此刻他不是昆仑宗的一宗之主,而是一个父亲。
丝缕白鬓碰触着那弓起的皱纹,风溪菱恍然大悟,才发觉,自己的阿爹好像已经老了。泪水顿时止不住的往下流,
在她的潜意识里,她的父亲就是高大的山,是强者,是她任性的资本,她肆无忌惮,理所当然。从没有认真看过和想过这个父亲。

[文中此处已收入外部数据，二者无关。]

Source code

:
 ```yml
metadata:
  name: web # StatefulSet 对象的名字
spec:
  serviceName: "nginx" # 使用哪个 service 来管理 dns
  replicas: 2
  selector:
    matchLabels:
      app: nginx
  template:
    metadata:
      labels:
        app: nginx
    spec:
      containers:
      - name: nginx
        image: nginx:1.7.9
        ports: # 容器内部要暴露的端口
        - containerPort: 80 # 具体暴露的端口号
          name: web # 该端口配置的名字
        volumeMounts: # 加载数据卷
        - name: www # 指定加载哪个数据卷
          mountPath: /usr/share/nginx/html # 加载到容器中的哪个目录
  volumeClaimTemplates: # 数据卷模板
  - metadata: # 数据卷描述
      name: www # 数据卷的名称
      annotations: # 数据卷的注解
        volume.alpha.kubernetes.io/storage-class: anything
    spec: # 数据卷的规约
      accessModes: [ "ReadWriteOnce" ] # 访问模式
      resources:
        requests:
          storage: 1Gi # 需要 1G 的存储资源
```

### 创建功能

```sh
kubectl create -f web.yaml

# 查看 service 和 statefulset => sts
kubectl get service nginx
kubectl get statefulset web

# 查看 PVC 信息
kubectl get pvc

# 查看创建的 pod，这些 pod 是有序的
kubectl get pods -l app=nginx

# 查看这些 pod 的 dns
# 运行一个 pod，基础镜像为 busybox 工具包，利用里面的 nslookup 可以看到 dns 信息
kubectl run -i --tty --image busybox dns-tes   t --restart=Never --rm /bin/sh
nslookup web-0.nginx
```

“阿爹,回去吧,别这幅表情,我可不是小孩子了。”,她大声喊道。
风时鹤挤出一笑,眼中尽是欣慰。“要是受了什么委屈就回来,阿爹一直在家里”
“好!”风溪菱也是一笑,正要转身走下山,忽然一个人跑到她跟前,
“师妹,师妹,让我陪你去吧,你怎么能一个人下山呢,谁来照顾你,要是遇到危险怎么办”
“滚开,看着你就烦”,风溪菱嫌恶至极,绕开他,
但很快,吴甥又跑到她的前面,“让我陪你去吧,师妹,”
风溪菱不语,
“我到底哪里错了,师妹你要这样厌我,我有什么错,我不过是说出了事情的真相,难道他杀了众多仙宗弟子,就该相安无事吗,没有罪吗”吴甥的话语中带着不服,不甘之气,
自他向众人说了那日盘龙黑山上发生的事后,风溪菱就再未理过他,距他于千里之外。
原来那日在盘龙黑山上,吴甥带着几个师弟与其他仙门的弟子守于另一处,并不知晓妖族堵住了风时鹤一行人的去路,只一见结界破除后,这群人便向山上冲去,但黑林繁杂,他们很快迷失了方向,只在林中瞎摸索探路。
他走在前方,忽然发现山上一个摇晃踉跄,像是受了什么可怕的惊吓的人走下来。定睛一看原来是白沉,便拦住了他的去路。